Everything in the records must be restated exactly, apart from the pictures.
━━━━━━
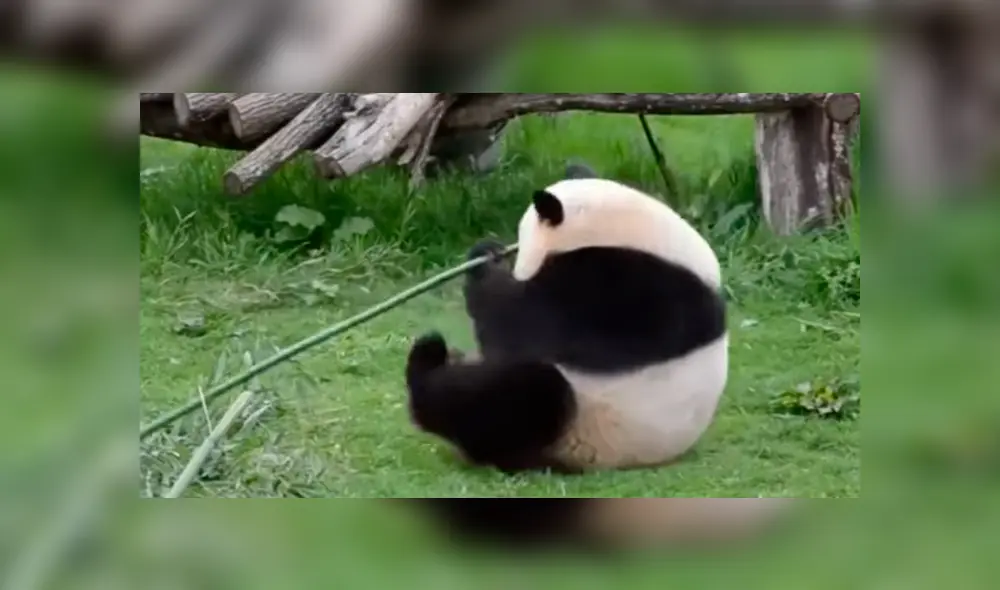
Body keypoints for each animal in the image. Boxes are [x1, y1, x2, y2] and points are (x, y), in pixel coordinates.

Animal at [404, 164, 729, 474]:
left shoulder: (621, 287)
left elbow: (522, 325)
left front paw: (485, 262)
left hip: (580, 427)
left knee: (529, 392)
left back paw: (428, 359)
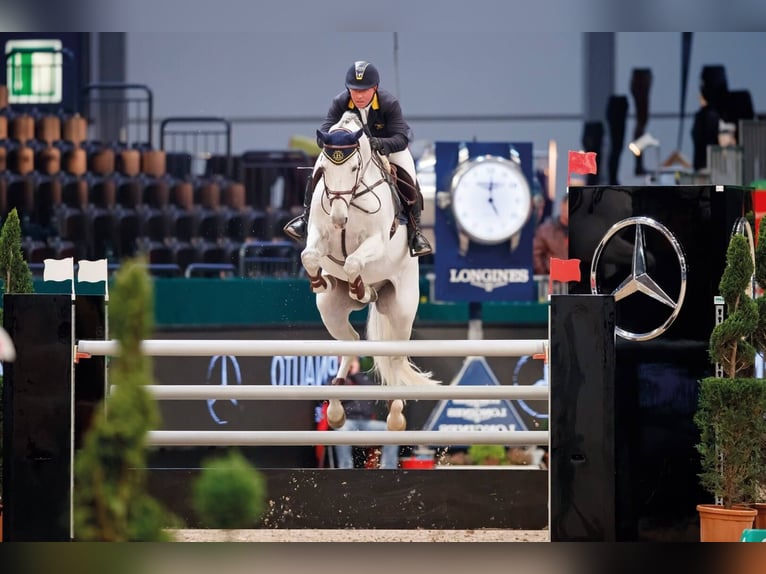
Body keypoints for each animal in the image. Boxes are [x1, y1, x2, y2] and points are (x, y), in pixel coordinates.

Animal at [300, 111, 438, 432]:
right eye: (324, 169)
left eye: (353, 167)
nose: (339, 219)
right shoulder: (318, 235)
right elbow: (309, 255)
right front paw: (320, 281)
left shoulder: (376, 241)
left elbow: (353, 262)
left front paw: (360, 288)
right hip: (331, 310)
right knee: (350, 342)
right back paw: (335, 407)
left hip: (401, 310)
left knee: (395, 357)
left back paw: (396, 413)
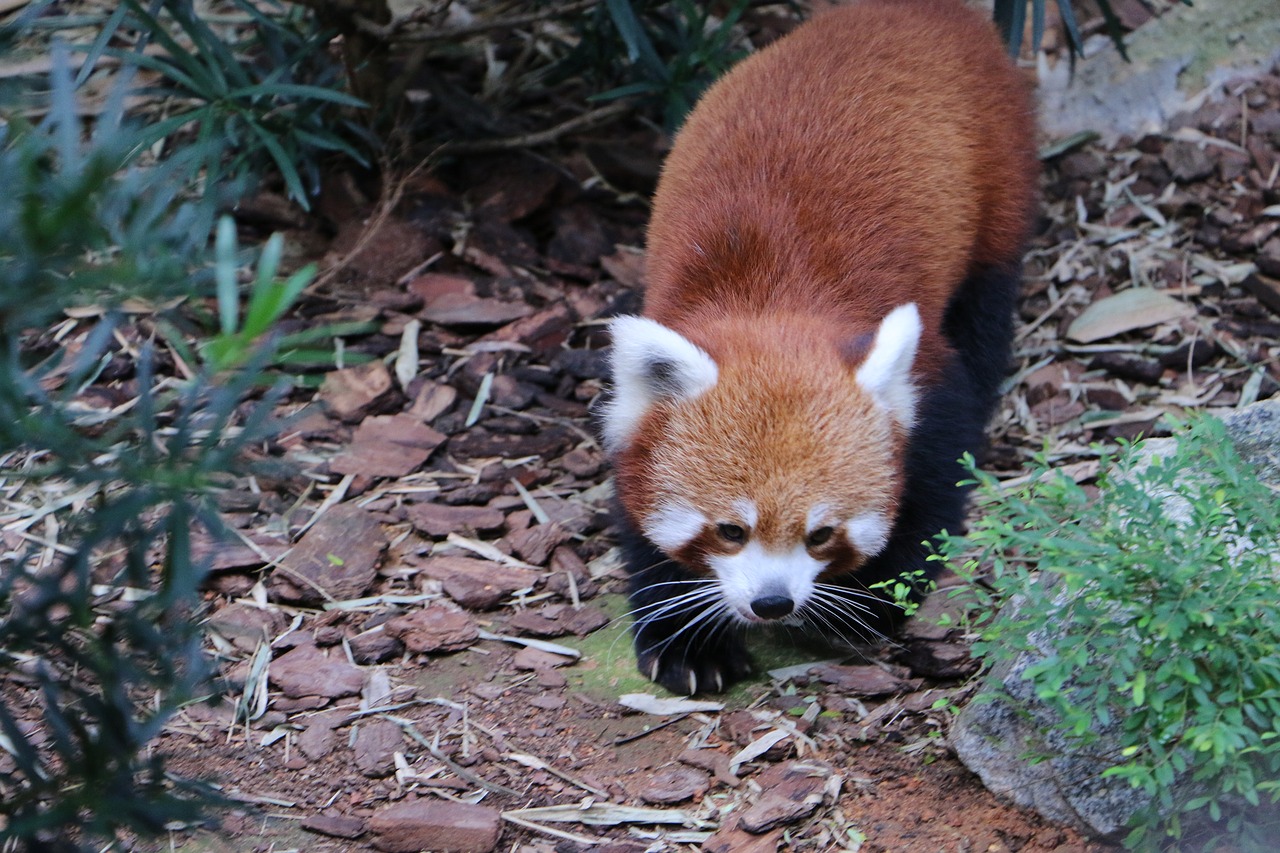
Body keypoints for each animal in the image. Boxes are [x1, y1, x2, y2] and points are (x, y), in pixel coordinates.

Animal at [601, 0, 1039, 691]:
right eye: (730, 531)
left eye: (822, 534)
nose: (772, 603)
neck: (772, 304)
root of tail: (926, 11)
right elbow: (639, 523)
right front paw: (687, 641)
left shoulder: (929, 386)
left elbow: (937, 476)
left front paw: (868, 603)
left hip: (1001, 176)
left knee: (986, 318)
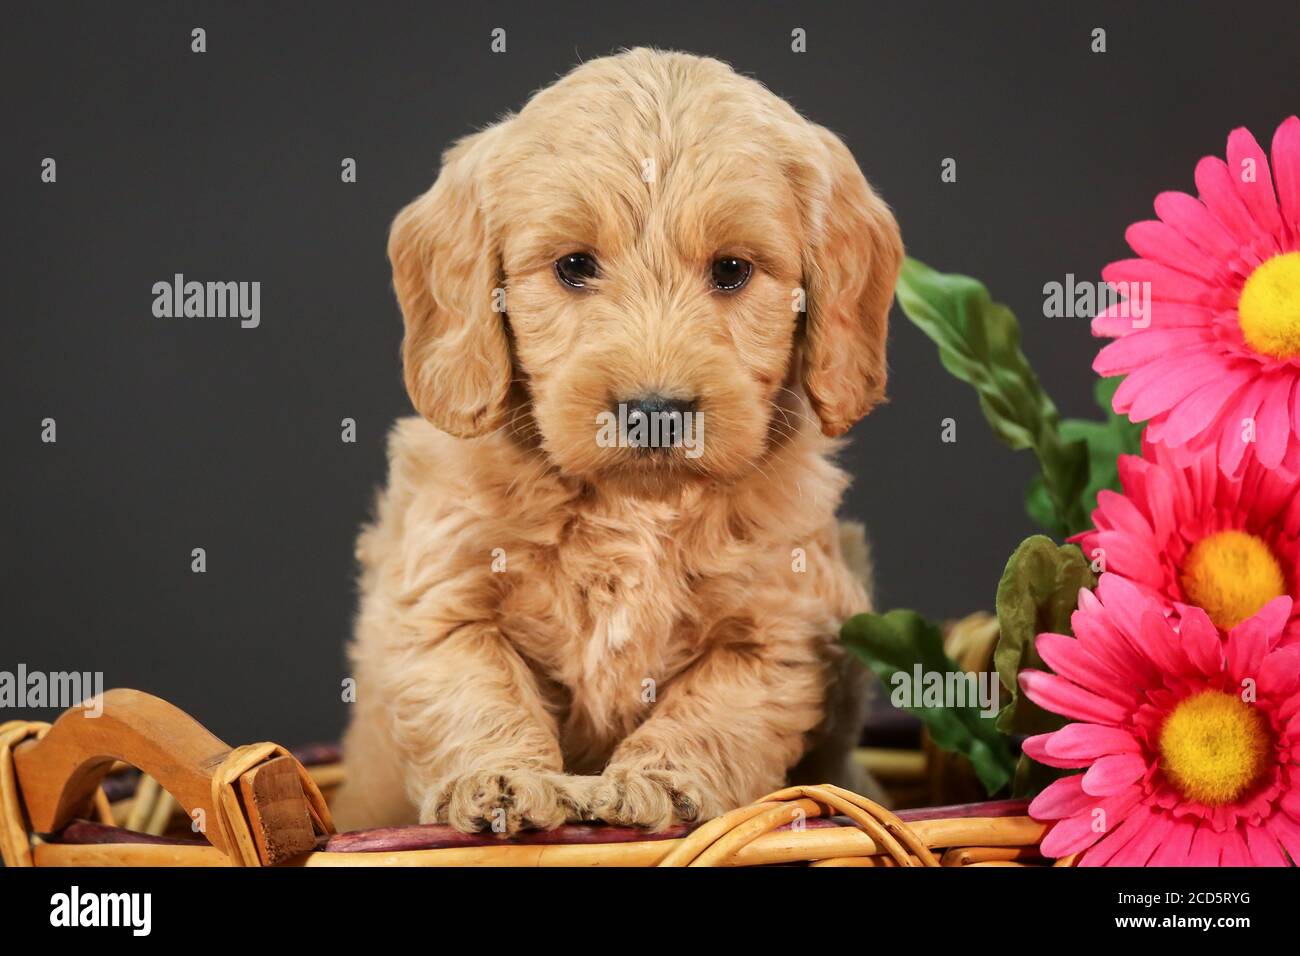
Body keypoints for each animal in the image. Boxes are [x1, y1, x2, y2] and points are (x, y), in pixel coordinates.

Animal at [332, 48, 904, 832]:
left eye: (732, 269)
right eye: (574, 265)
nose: (654, 410)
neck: (632, 507)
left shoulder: (781, 629)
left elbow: (714, 709)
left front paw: (660, 782)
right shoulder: (440, 595)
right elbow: (481, 690)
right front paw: (502, 780)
━━━━━━
**WRITTEN RESPONSE**.
Body keypoints for each animal in the image. Boxes are [x1, y1, x2, y2] and points are (x, y), in pixel coordinates.

Animal at [404, 164, 729, 474]:
left shoulder: (621, 287)
left elbow: (522, 325)
left front paw: (485, 262)
left hip: (580, 427)
left knee: (529, 392)
left back paw: (428, 359)
Body keypoints for each animal in the image. Boxes are [x1, y1, x2, y2] and points are (x, y), in pixel coordinates.

Animal at [300, 111, 438, 432]:
right eye: (324, 169)
left eye: (353, 167)
nose: (339, 219)
right shoulder: (318, 235)
right elbow: (309, 255)
right front paw: (320, 281)
left shoulder: (376, 241)
left elbow: (353, 262)
left front paw: (360, 288)
right hip: (331, 310)
right knee: (350, 342)
right back paw: (335, 407)
left hip: (401, 310)
left knee: (395, 357)
left back paw: (396, 413)
Body keypoints for each animal in the image. Boxes are [x1, y1, x2, y2] and points are (x, y), in pixel coordinates.

Animal at [601, 0, 1039, 691]:
right eye: (730, 531)
left eye: (822, 534)
nose: (772, 603)
neck: (772, 304)
root of tail: (926, 11)
right elbow: (639, 523)
right front paw: (687, 641)
left shoulder: (929, 386)
left elbow: (937, 476)
left front paw: (868, 603)
left hip: (1001, 176)
left knee: (986, 318)
Body keypoints for each animal in the image. Boxes are [x1, y1, x2, y2] and points are (x, y), in pixel coordinates.

Animal at [332, 48, 904, 832]:
left eye: (732, 269)
right eye: (574, 265)
nose: (654, 410)
neck: (632, 507)
left shoulder: (781, 629)
left elbow: (714, 709)
left front paw: (660, 782)
right shoulder: (440, 595)
right elbow: (481, 690)
right front paw: (502, 780)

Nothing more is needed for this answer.